◆ **WHAT YOU NEED TO DO**
Scan the records below for lines with the word "model", then state how many you find and nothing else.
··· WORKING DATA ···
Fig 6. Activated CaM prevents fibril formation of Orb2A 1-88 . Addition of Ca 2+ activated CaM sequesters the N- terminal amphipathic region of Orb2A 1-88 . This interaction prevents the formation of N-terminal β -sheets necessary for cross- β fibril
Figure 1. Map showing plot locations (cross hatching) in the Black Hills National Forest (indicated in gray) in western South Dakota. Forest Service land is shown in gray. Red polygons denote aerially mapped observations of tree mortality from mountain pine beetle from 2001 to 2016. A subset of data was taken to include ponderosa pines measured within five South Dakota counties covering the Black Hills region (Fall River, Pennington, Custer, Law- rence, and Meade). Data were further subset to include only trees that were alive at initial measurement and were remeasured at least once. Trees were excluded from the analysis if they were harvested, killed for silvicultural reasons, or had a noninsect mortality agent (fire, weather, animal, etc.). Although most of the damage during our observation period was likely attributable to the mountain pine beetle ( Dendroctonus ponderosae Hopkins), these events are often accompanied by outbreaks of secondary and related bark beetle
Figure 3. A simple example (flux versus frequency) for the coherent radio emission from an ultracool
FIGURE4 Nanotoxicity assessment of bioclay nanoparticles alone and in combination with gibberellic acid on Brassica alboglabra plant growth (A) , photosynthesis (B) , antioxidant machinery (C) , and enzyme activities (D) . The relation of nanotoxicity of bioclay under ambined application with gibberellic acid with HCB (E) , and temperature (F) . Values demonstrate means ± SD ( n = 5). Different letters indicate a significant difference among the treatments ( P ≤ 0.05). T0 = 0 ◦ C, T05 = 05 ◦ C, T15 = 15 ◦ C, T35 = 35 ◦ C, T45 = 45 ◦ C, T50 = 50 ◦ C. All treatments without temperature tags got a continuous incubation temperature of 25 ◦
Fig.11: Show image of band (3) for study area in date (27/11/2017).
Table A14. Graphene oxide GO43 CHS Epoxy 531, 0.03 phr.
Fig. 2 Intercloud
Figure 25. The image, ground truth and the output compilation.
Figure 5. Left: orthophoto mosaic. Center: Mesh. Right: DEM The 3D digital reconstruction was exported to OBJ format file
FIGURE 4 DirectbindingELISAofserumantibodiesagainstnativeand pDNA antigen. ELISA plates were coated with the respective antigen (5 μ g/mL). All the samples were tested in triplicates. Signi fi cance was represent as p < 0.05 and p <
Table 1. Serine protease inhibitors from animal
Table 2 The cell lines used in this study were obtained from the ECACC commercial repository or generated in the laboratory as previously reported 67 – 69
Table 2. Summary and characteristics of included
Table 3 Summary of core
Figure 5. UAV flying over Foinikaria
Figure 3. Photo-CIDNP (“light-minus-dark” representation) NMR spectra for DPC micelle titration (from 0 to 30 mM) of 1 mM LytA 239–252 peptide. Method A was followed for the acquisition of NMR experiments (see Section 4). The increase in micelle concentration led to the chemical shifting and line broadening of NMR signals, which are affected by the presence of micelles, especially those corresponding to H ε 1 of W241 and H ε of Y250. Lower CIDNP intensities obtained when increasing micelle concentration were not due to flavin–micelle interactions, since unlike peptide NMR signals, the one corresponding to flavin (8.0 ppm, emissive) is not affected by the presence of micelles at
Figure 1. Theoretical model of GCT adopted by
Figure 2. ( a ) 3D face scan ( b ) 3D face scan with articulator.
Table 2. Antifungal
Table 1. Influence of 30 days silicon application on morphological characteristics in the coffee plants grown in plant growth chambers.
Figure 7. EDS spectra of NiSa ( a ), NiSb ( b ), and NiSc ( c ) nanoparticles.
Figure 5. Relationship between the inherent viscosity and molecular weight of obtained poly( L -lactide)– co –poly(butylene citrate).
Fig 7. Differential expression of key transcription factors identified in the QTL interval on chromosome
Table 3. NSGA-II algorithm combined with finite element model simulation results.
···
◆ **YOUR SOLUTION**
2